WHAT THE TASK ASKS: Reproduce all of the data below without alteration; exclude every picture.

DATA SHOWN:
........

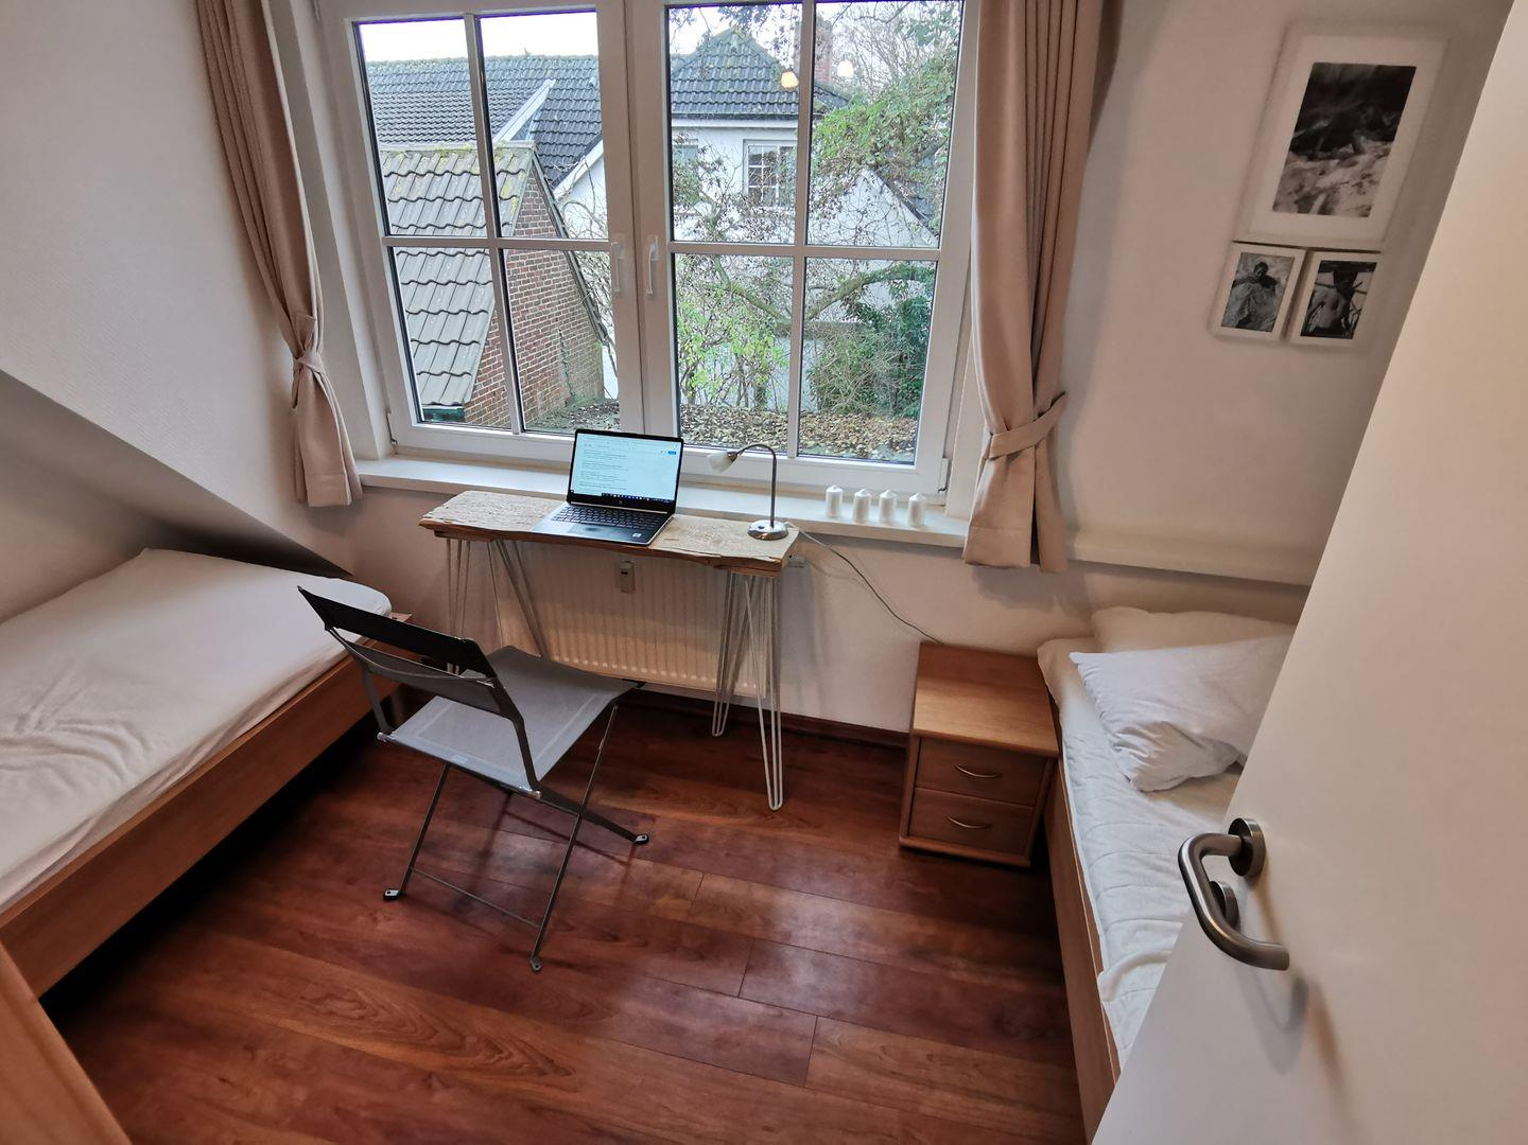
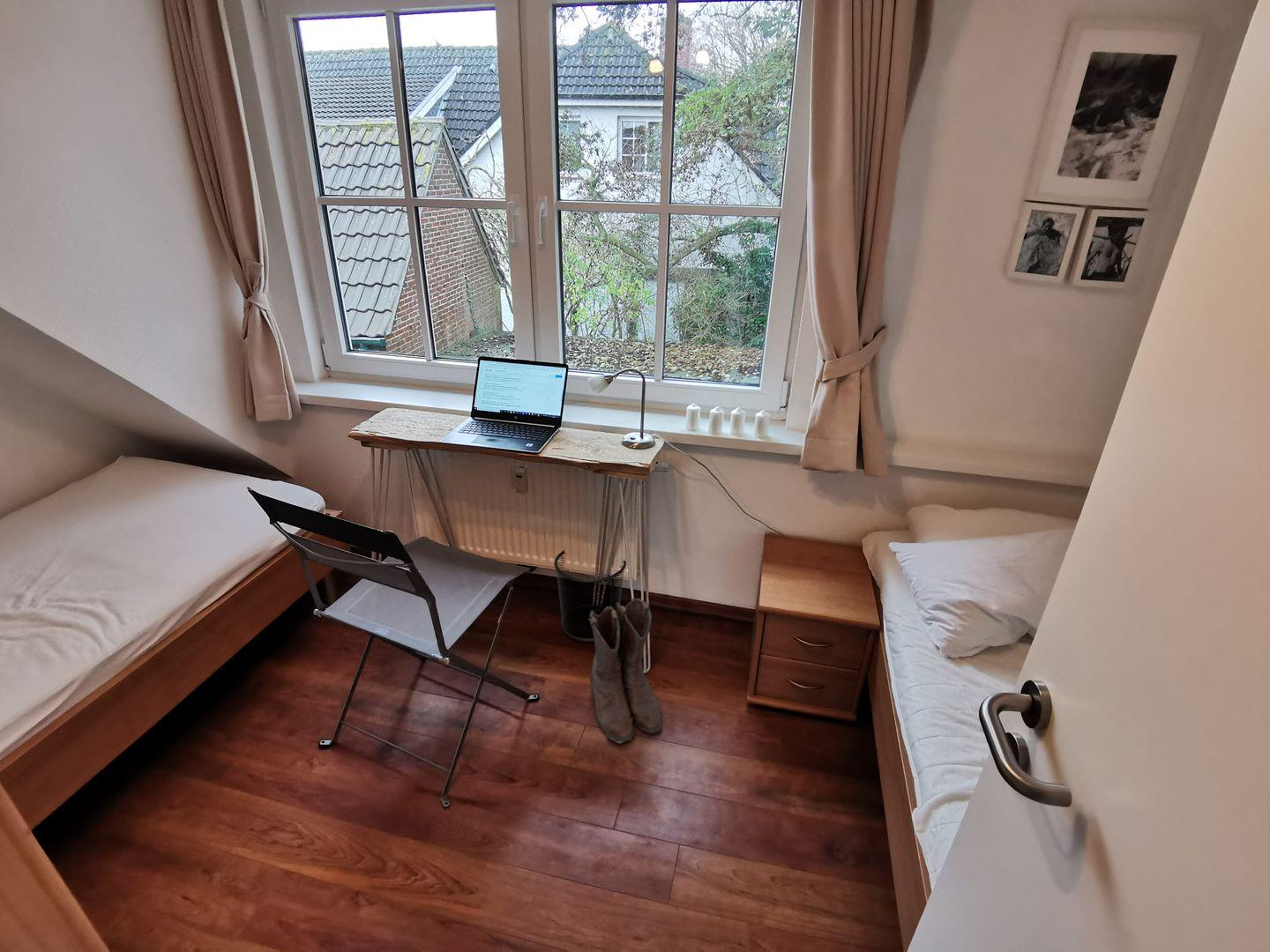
+ boots [588,598,663,745]
+ waste bin [553,549,627,643]
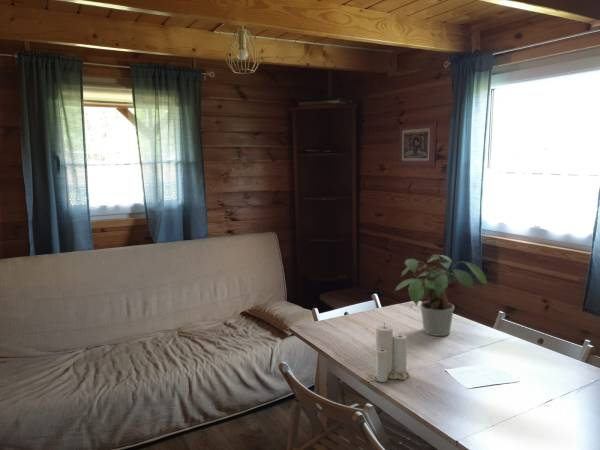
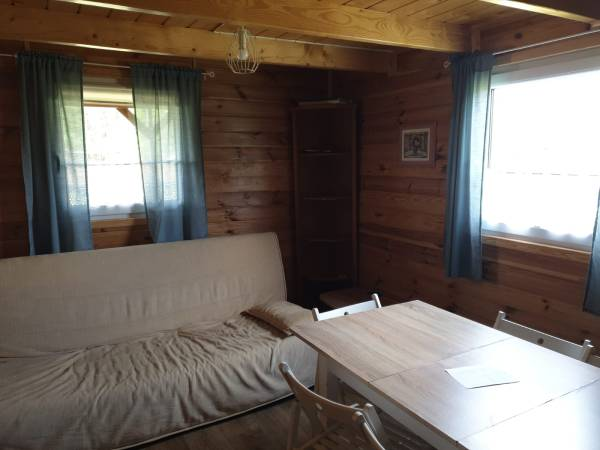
- candle [372,321,411,383]
- potted plant [394,254,488,337]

........

RESPONSE BELOW:
+ boots [588,598,663,745]
+ waste bin [553,549,627,643]
- candle [372,321,411,383]
- potted plant [394,254,488,337]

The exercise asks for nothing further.